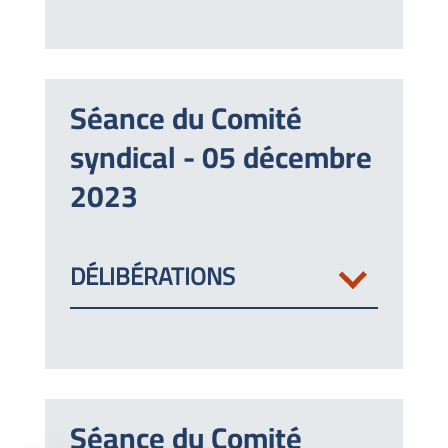
Séance du Comité
syndical - 05 décembre
2023
DÉLIBÉRATIONS
Séance du Comité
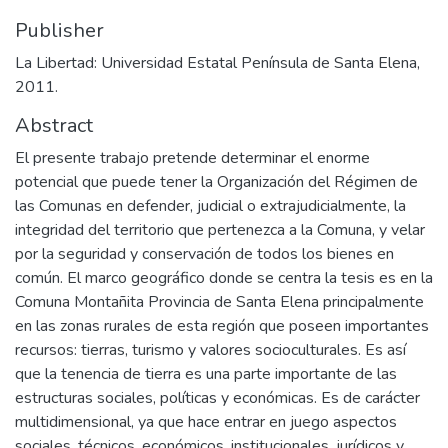
Publisher
La Libertad: Universidad Estatal Península de Santa Elena,
2011.
Abstract
El presente trabajo pretende determinar el enorme
potencial que puede tener la Organización del Régimen de
las Comunas en defender, judicial o extrajudicialmente, la
integridad del territorio que pertenezca a la Comuna, y velar
por la seguridad y conservación de todos los bienes en
común. El marco geográfico donde se centra la tesis es en la
Comuna Montañita Provincia de Santa Elena principalmente
en las zonas rurales de esta región que poseen importantes
recursos: tierras, turismo y valores socioculturales. Es así
que la tenencia de tierra es una parte importante de las
estructuras sociales, políticas y económicas. Es de carácter
multidimensional, ya que hace entrar en juego aspectos
sociales, técnicos, económicos, institucionales, jurídicos y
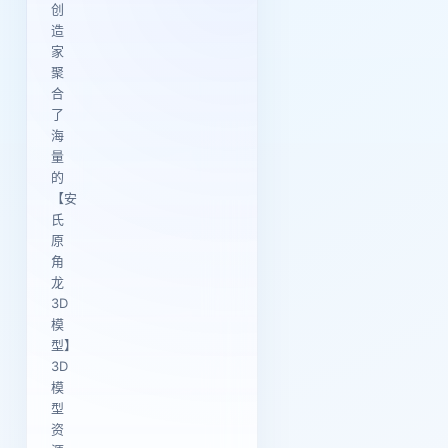
创
造
家
聚
合
了
海
量
的
【安
氏
原
角
龙
3D
模
型】
3D
模
型
资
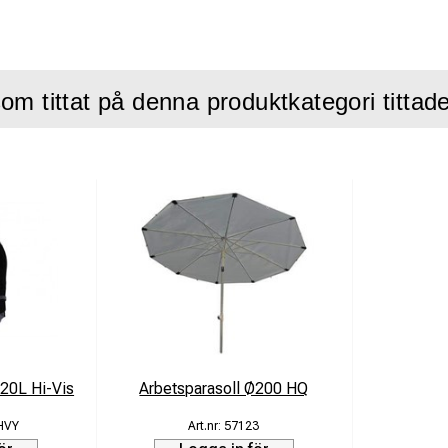
om tittat på denna produktkategori tittad
 20L Hi-Vis
Arbetsparasoll Ø200 HQ
HVY
57123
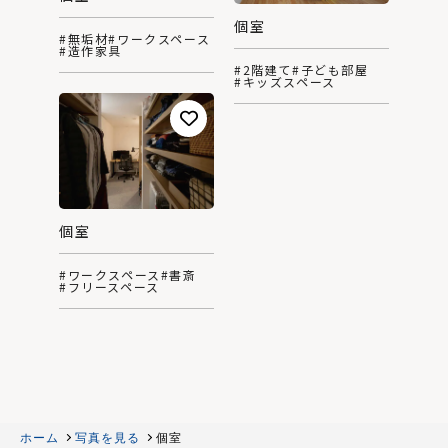
個室
#無垢材
#ワークスペース
#造作家具
#2階建て
#子ども部屋
#キッズスペース
個室
#ワークスペース
#書斎
#フリースペース
ホーム
写真を見る
個室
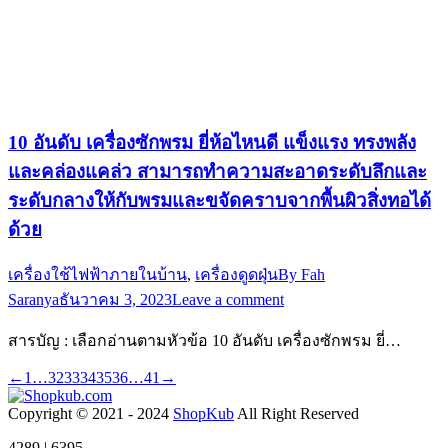
10 อันดับ เครื่องซักพรม ยี่ห้อไหนดี แข็งแรง ทรงพลัง
และคล่องแคล่ว สามารถทำความสะอาดระดับลึกและ
ระดับกลางให้กับพรมและขจัดคราบจากพื้นผิวสิ่งทอได้
ด้วย
เครื่องใช้ไฟฟ้าภายในบ้าน
,
เครื่องดูดฝุ่น
By
Fah
Saranya
ธันวาคม 3, 2023
Leave a comment
สารบัญ : เลือกอ่านตามหัวข้อ 10 อันดับ เครื่องซักพรม ยี่…
←
1
…
32
33
34
35
36
…
41
→
Copyright © 2021 - 2024
ShopKub
All Right Reserved
4289 | 6395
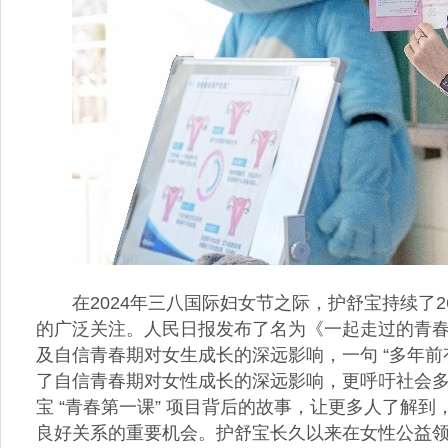
在2024年三八国际妇女节之际，护舒宝持续了
的广泛关注。人民日报发布了名为《一起走过的青春
及自信青春期对女生成长的深远影响，一句 “多年前
了自信青春期对女性成长的深远影响，更呼吁社会多
宝 “青春第一课” 项目背后的故事，让更多人了解
良好关系的重要机会。护舒宝长久以来在女性公益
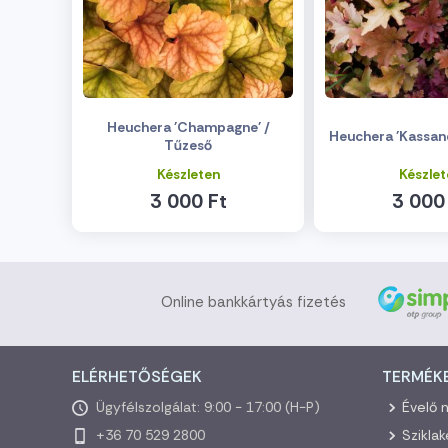
Heuchera 'Champagne' /
Heuchera 'Kassand
Tűzeső
Készleten
Készlet
3 000 Ft
3 000
Online bankkártyás fizetés
ELÉRHETŐSÉGEK
TERMÉK
Ügyfélszolgálat: 9:00 - 17:00 (H-P)
Évelő 
+36 70 529 2800
Szikla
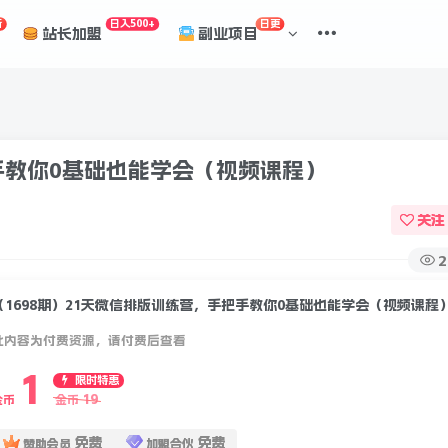
折
日入500+
日更
站长加盟
副业项目
把手教你0基础也能学会（视频课程）
关注
2
（1698期）21天微信排版训练营，手把手教你0基础也能学会（视频课程
此内容为付费资源，请付费后查看
1
限时特惠
19
金币
金币
免费
免费
赞助会员
加盟合伙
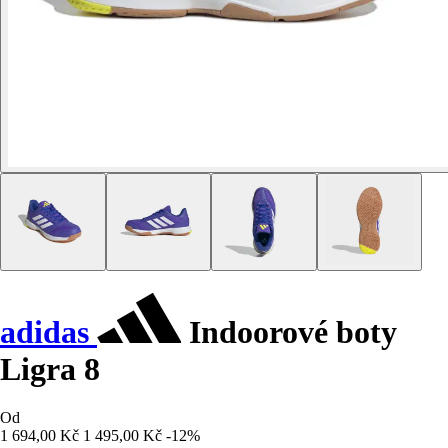
adidas
Indoorové boty
Ligra 8
Od
1 694,00 Kč
1 495,00 Kč
-12%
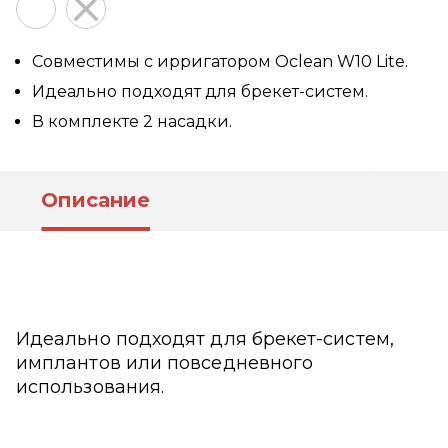
Совместимы с ирригатором Oclean W10 Lite.
Идеально подходят для брекет-систем.
В комплекте 2 насадки.
Описание
Идеально подходят для брекет-систем,
имплантов или повседневного
использования.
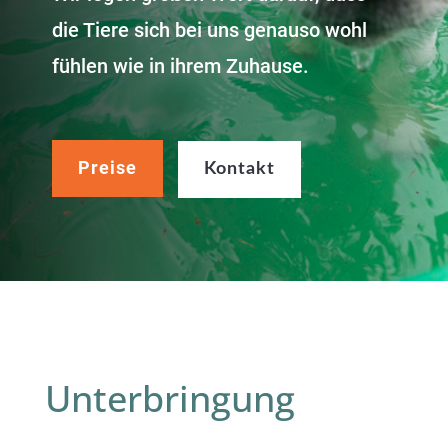
die Tiere sich bei uns genauso wohl
fühlen wie in ihrem Zuhause.
Preise
Kontakt
Unterbringung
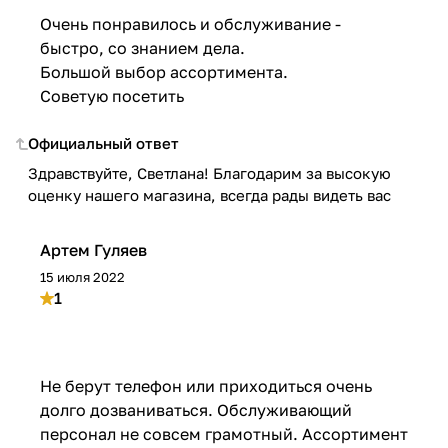
Очень понравилось и обслуживание -
быстро, со знанием дела.
Большой выбор ассортимента.
Советую посетить
Официальный ответ
Здравствуйте, Светлана! Благодарим за высокую
оценку нашего магазина, всегда рады видеть вас
Артем Гуляев
15 июля 2022
1
Не берут телефон или приходиться очень
долго дозваниваться. Обслуживающий
персонал не совсем грамотный. Ассортимент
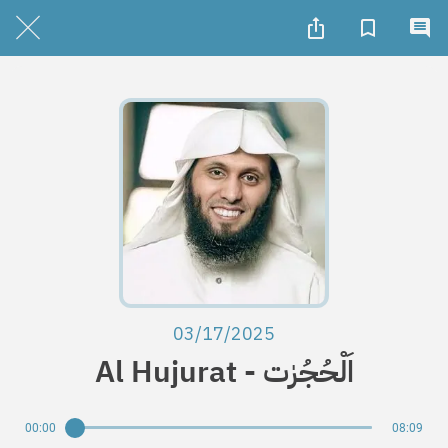
03/17/2025
Al Hujurat - اَلْحُجُرٰت
00:00
08:09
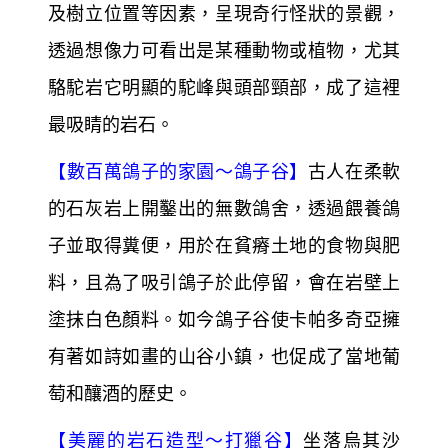
及樹立位置等因素，呈現奇行怪狀的景觀，
透過想像力可看出是某種動物或植物，尤其
駱駝岩它明顯的駝峰與頭部頸部，成了這裡
最吸睛的岩石。
【
數百萬鴿子的家園～
鴿子谷】
古人在柔軟
的石灰岩上開鑿出的無數鴿舍，透過餵養鴿
子並取得糞便，用於在貧瘠土地的食物與肥
料，且為了吸引鴿子於此停留，會在岩壁上
塗抹白色顏料。如今鴿子谷使卡帕多奇亞擁
有著如詩如畫的山谷小鎮，也促成了當地葡
萄和釀酒的歷史。
【
美麗的岩石造型～
打獵谷】
坐落烏其沙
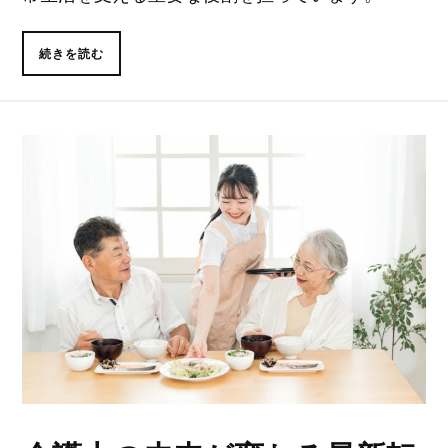
続きを読む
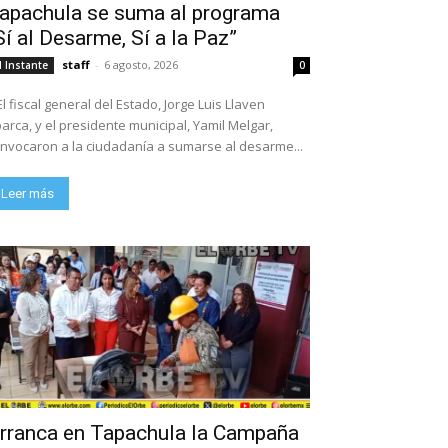
apachula se suma al programa
Sí al Desarme, Sí a la Paz”
staff
-
6 agosto, 2026
l Instante
0
El fiscal general del Estado, Jorge Luis Llaven
arca, y el presidente municipal, Yamil Melgar,
nvocaron a la ciudadanía a sumarse al desarme...
Leer más
rranca en Tapachula la Campaña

________________

Lines that hold the word "sociales" are the ones to copy from the entries above.

■ **SOLVED PROBLEM**
estructuras sociales, políticas y económicas. Es de carácter
sociales, técnicos, económicos, institucionales, jurídicos y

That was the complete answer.